Ok so.. I’ll just say the first thing that pops into my mind in regards to this topic.
Taylor freakin’ Swift.
No this is not a hate post about her, but I’m just saying. Nor is this a post about just women who are serial daters. I’d like to think of myself as an equal opportunist when it comes to things that annoy me, and if I don’t like one gender doing it, I most certainly don’t like that other doing it as well.
I know, this has nothing to do with me– but it kinda does. So hear me out..
We all have this friend (or maybe you ARE this friend) that just jumps from relationship to relationshit. You watch it all pan out in your Facebook feed– he’s single, he’s taken, he’s in a “domestic relationship”, and the ambiguous, but fun, it’s complicated.
I really, and truly, feel for people like that. I also would like to slap anyone that I know that is like that. I’m serious, man. I think– there’s a certain point where you just have to think to yourself that “maybe, serial dating is not working out for me. Maybe I just need to chill the fuck out and learn to be OK with myself first, before I even consider being happy with another human being.” I think that’s logical, wouldn’t you say? Of course you would.
I think being young and dating people to find out what you’re into is great and all, but there’s that point.. that most people should hit where you’re seeing the patterns.
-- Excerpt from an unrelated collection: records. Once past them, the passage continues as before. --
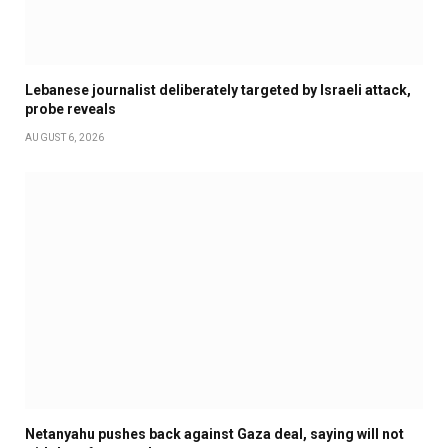
Lebanese journalist deliberately targeted by Israeli attack,
probe reveals
AUGUST 6, 2026
Netanyahu pushes back against Gaza deal, saying will not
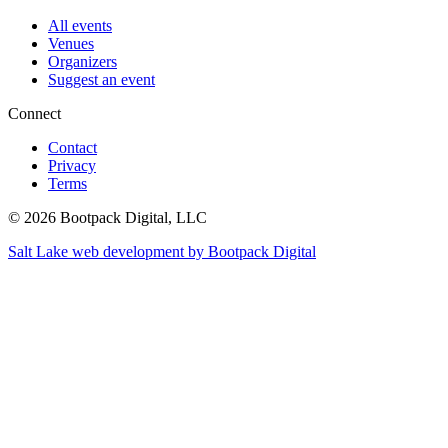
All events
Venues
Organizers
Suggest an event
Connect
Contact
Privacy
Terms
© 2026 Bootpack Digital, LLC
Salt Lake web development by Bootpack Digital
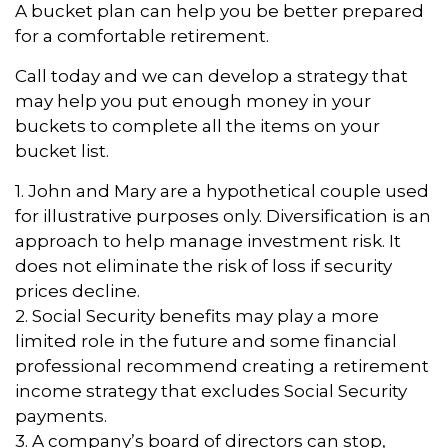
A bucket plan can help you be better prepared
for a comfortable retirement.
Call today and we can develop a strategy that
may help you put enough money in your
buckets to complete all the items on your
bucket list.
1. John and Mary are a hypothetical couple used
for illustrative purposes only. Diversification is an
approach to help manage investment risk. It
does not eliminate the risk of loss if security
prices decline.
2. Social Security benefits may play a more
limited role in the future and some financial
professional recommend creating a retirement
income strategy that excludes Social Security
payments.
3. A company’s board of directors can stop,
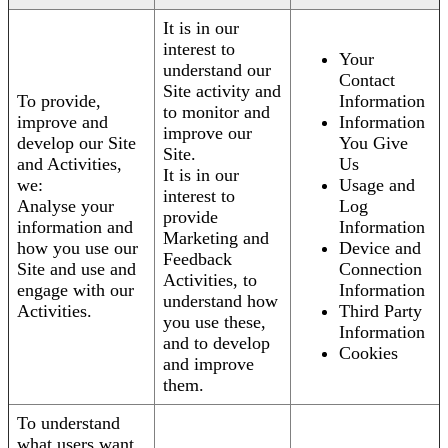
It is in our
interest to
Your
understand our
Contact
Site activity and
To provide,
Information
to monitor and
improve and
Information
improve our
develop our Site
You Give
Site.
and Activities,
Us
It is in our
we:
Usage and
interest to
Analyse your
Log
provide
information and
Information
Marketing and
how you use our
Device and
Feedback
Site and use and
Connection
Activities, to
engage with our
Information
understand how
Activities.
Third Party
you use these,
Information
and to develop
Cookies
and improve
them.
To understand
what users want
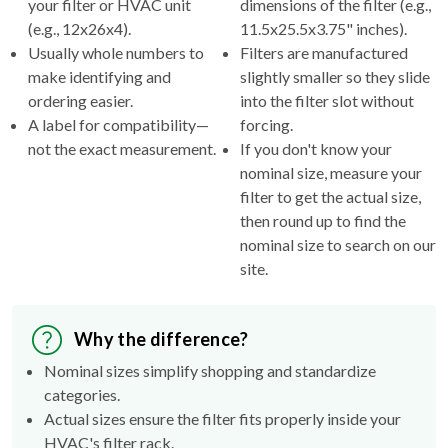
Usually whole numbers to
Filters are manufactured
make identifying and
slightly smaller so they slide
ordering easier.
into the filter slot without
A label for compatibility—
forcing.
not the exact measurement.
If you don't know your
nominal size, measure your
filter to get the actual size,
then round up to find the
nominal size to search on our
site.
Why the difference?
Nominal sizes simplify shopping and standardize
categories.
Actual sizes ensure the filter fits properly inside your
HVAC's filter rack.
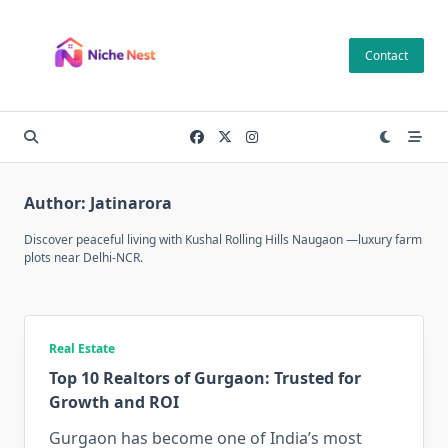
Skip
to
Contact
content
Author:
Jatinarora
Discover peaceful living with
Kushal Rolling Hills Naugaon
—luxury farm
plots near Delhi-NCR.
Real Estate
Top 10 Realtors of Gurgaon: Trusted for
Growth and ROI
Gurgaon has become one of India’s most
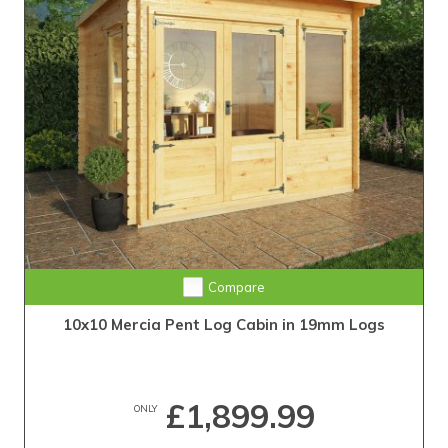
Compare
10x10 Mercia Pent Log Cabin in 19mm Logs
£1,899.99
ONLY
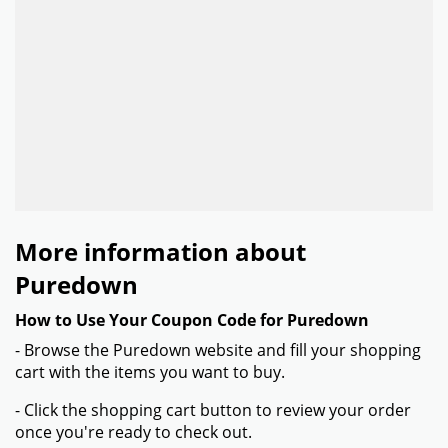
More information about
Puredown
How to Use Your Coupon Code for Puredown
- Browse the Puredown website and fill your shopping
cart with the items you want to buy.
- Click the shopping cart button to review your order
once you're ready to check out.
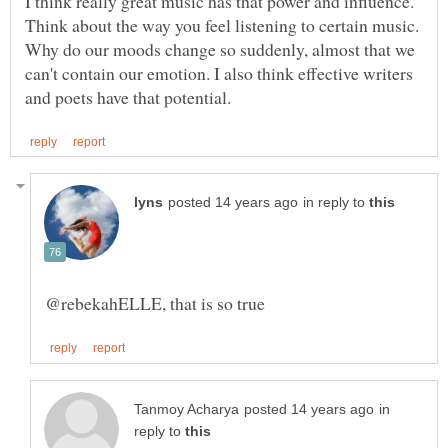
I think really great music has that power and influence.
Think about the way you feel listening to certain music.
Why do our moods change so suddenly, almost that we
can't contain our emotion. I also think effective writers
in reply to
in
reply to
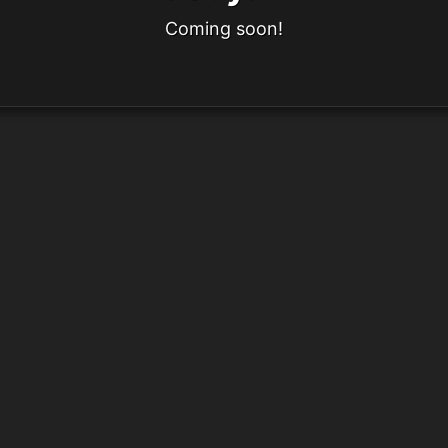
Coming soon!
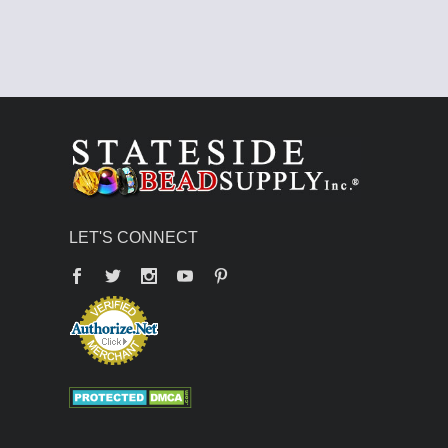
LET'S CONNECT
Facebook
Twitter
YouTube
Pinterest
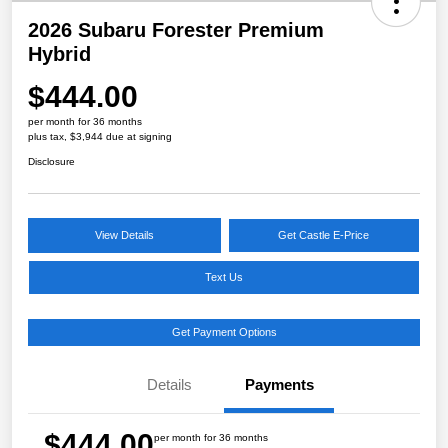
2026 Subaru Forester Premium
Hybrid
$444.00
per month for 36 months
plus tax, $3,944 due at signing
Disclosure
View Details
Get Castle E-Price
Text Us
Get Payment Options
Details
Payments
$444.00
per month for 36 months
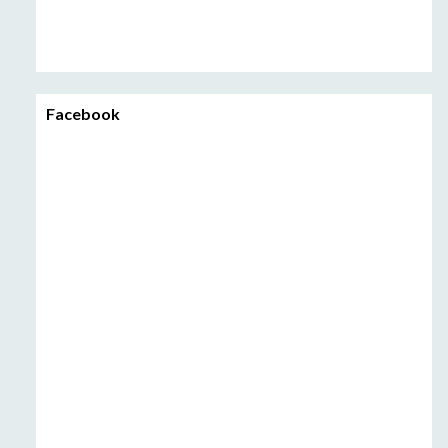
Facebook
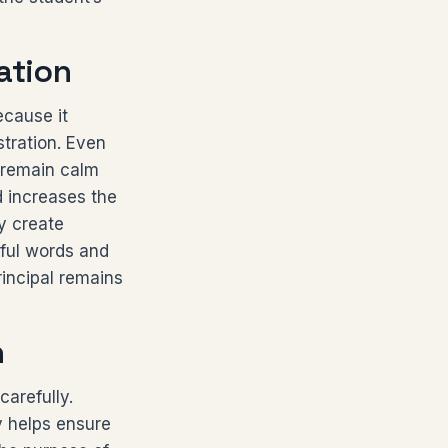
ation
ecause it
stration. Even
 remain calm
 increases the
y create
tful words and
rincipal remains
n
carefully.
y helps ensure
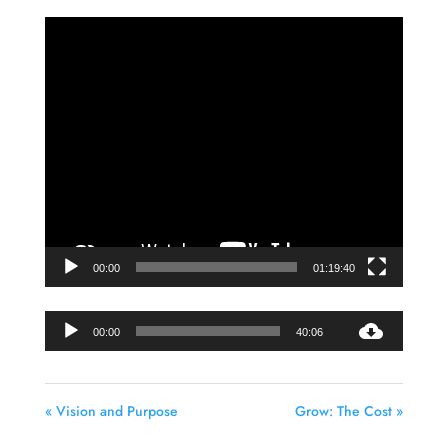
Video
Player
00:00
01:19:40
Audio
00:00
40:06
Player
« Vision and Purpose
Grow: The Cost »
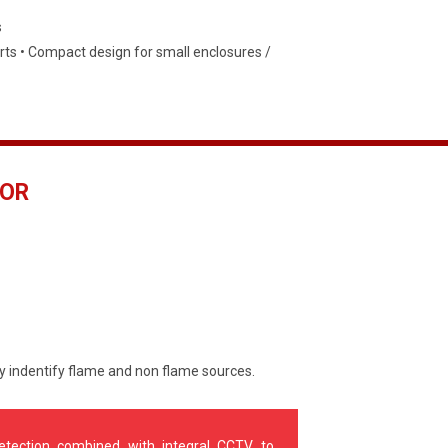
s
ts • Compact design for small enclosures /
TOR
ly indentify flame and non flame sources.
detection combined with integral CCTV to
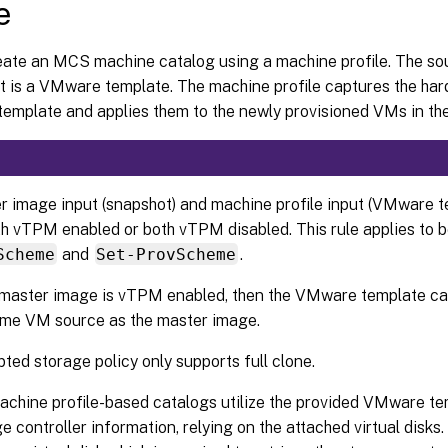
e
eate an MCS machine catalog using a machine profile. The so
ut is a VMware template. The machine profile captures the ha
emplate and applies them to the newly provisioned VMs in the
r image input (snapshot) and machine profile input (VMware t
th vTPM enabled or both vTPM disabled. This rule applies to 
Scheme
and
Set-ProvScheme
.
e master image is vTPM enabled, then the VMware template c
ame VM source as the master image.
ted storage policy only supports full clone.
achine profile-based catalogs utilize the provided VMware te
e controller information, relying on the attached virtual disk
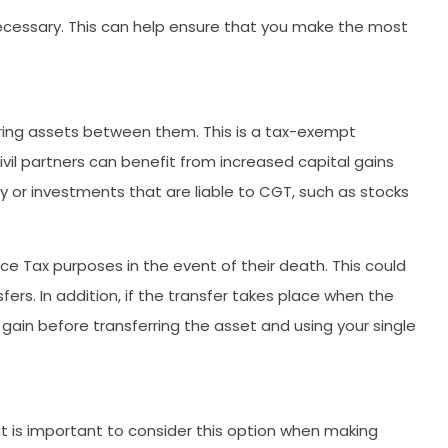
necessary. This can help ensure that you make the most
ring assets between them. This is a tax-exempt
civil partners can benefit from increased capital gains
y or investments that are liable to CGT, such as stocks
nce Tax purposes in the event of their death. This could
fers. In addition, if the transfer takes place when the
gain before transferring the asset and using your single
 it is important to consider this option when making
You see that maybe things haven’t worked out with Randy, Paul, and John because you’re pretty sure they’re all the exact same guy. Then it all clicks, you + this type does not compute to a healthy/lasting/fulfilling relationship (assuming that’s your end goal). Logically, you’d recognize it and learn and move onto something that suits you.
But I’m not talking about those people.
I’m talking about those other people that continue and continue to date the exact same person– literally and figuratively. Those people that get left broken hearted every single month because the same type of prick didn’t appreciate them. Hey, how about you appreciate yourself and do yourself a favor and hold yourself to a higher standard? Be selective. Be alone. Go find yourself in the mountains, or at the mall– whatever. Better things come your way when that happens, trust me. Be open to different, but don’t just be open for everyone to get on the merry-go-round.. you see where I’m going with this. And so what if your Facebook status will read that you’re single for two long months.. you’ll be OK. If anything you won’t be that person that I (and probably at least 47% of your friends) am silently judging because your new flavor of the week changes more often than this crazy North Texas weather. But don’t do it for me.. do it for yourself, because at the end of the day– you’ve got yourself, and if you can’t look out for yourself well.. you’re S.O.L., I suppose.